Nel giugno 1797 il fallace vento libertario della Rivoluzione francese era giunto anche a Genova ponendo fine alla gloriosa Repubblica marinara per far posto all’effimera Repubblica “Popolare”.
Fu così che il popolo, in preda alla furia distruttrice, rinnegò i simboli della secolare oligarchia nobiliare, cancellando ogni traccia dell’odiata aristocrazia.
Vennero soppressi tutti i titoli regali, feudali e nobiliari con conseguente abolizione di stemmi, insegne e di tutta la simbologia araldica. A causa di questa scellerata disposizione vennero deturpati palazzi e chiese in tutta la Liguria cancellando numerose tracce d’arte e di storia della nostra cultura.
I facinorosi distrussero il libro d’oro della nobiltà, il prezioso registro dei patrizi genovesi, bruciandolo in Piazza Acquaverde sotto uno dei tanti alberi della libertà issati per celebrare la presunta ritrovata autonomia e, soprattutto, la tanto agognata emancipazione. Persino il leggendario Vessillo di San Giorgio subì in quei sciagurati giorni il medesimo nefasto destino. Quello che non erano riusciti a fare nemici d’ogni sorta nel corso dei secoli, fecero i genovesi in pochi giorni.
Come racconta un testimone del tempo non vennero risparmiate nemmeno le statue di Andrea e Giovanni Andrea Doria a poste a protezione dell’ingresso di Palazzo Ducale, da poco per l’occasione, ribattezzato Palazzo Nazionale.
“Al dopo pranzo… in Palazzo si volevano atterrare le statue dei due Doria. Non bastò ad evitarlo né l’intervento del colonnello Menici, né quello del comandante Siri. A forza di funi furono gettate a terra, e rotte, e cancellate le iscrizioni…”
Le teste mozzate dai busti e parti delle gambe furono trascinate e poste a basamento dell’albero della libertà predisposto davanti al novello (nel nome) Palazzo Nazionale.
La folla non contenta pretese anche gli abbigliamenti da cerimonia del Doge, abiti, gioielli e oggetti dall’incommensurabile valore storico: la portantina, l’urna del seminario (il marchingegno utilizzato per l’estrazione semestrale dei magistrati), troni, arredi e simboli saccheggiati dalla sala del Minor Consiglio.
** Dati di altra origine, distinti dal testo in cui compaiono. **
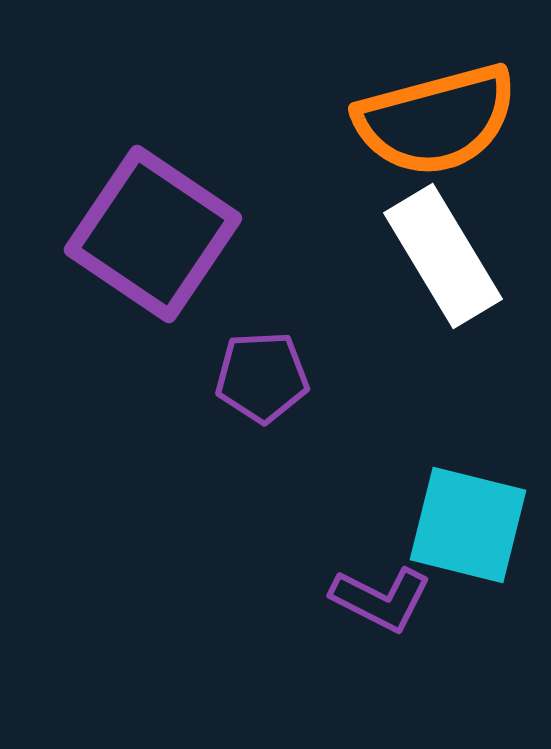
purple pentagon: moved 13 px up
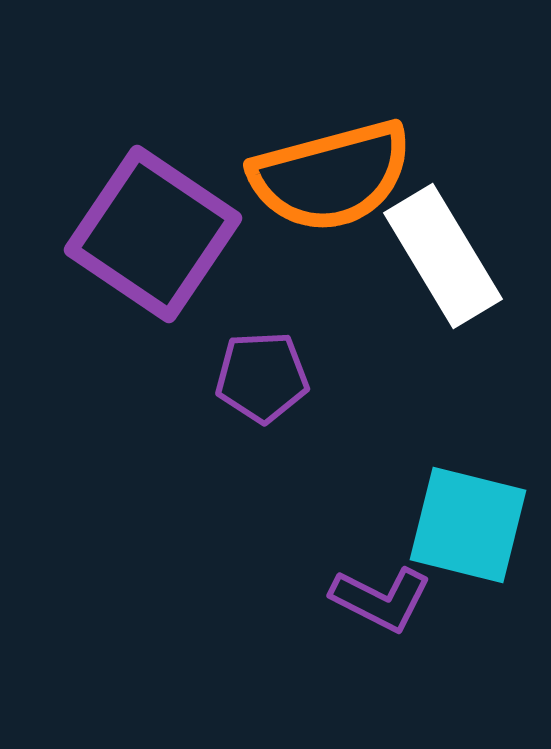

La sera stessa dei tumultuosi avvenimenti Napoleone venne informato dell’accaduto dal Faipoult, suo rappresentante in città e, nonostante la comprensibile soddisfazione per l’ardore rivoluzionario dimostrato ai suoi futuri sudditi, rimase sinceramente dispiaciuto e scrisse una lettera di biasimo al governo provvisorio:
“Citoyens, j’apprende avec le plus grand déplaisir que dans un moment de chaleur l’on a renversé l statue d’André Doria. André Doria fut grnd marin, et homme d’état; l’aristocratie était la liberté de son temps. L’Europe entière envie à votre ville le précieux avantage d’avoir donné le jour à cet homme célèbre. Vous vous empresserez, je n’en doute pas, à relever sa statue. Je vous prie de vouloir m’enscrire pour supporter une partie des Frais que cela occasionnerà, et que je désire partager avec les citoyens les plus zelés pour la gloire et pour le bonheur de votre patrie. Je vous prie de me croire avec les sentiments de consideration avec lesqueis, je suis, Bonaparte”.
Il Faipoult stesso e Luigi Crovetto, membro di spicco del nuovo governo, riuscirono a dissuadere con pragmatiche motivazioni politiche (troppo difficile dissociare i Doria dal regime aristocratico nella mente ormai invasata dei genovesi) Napoleone dal suo nobile proposito e l’argomento delle statue finì nel dimenticatoio.
La statua di Andrea era stata scolpita da Angelo Montorsoli, quella di Giovanni Andrea da Taddeo Carlone due straordinari artisti a cui i Doria avevano commissionato opere nella chiesa di San Matteo e nella Villa del Principe.
Per fortuna alcune parti superstiti sono state salvate, recuperate e alloggiate presso il Museo di S. Agostino. Dal 2010, dopo accurato restauro, sono tornate nella loro casa di Palazzo Ducale dove, collocate sul ballatoio al termine della prima rampa di scale che conduce ai piani superiori, hanno ripreso il loro compito di custodi della nostra storia.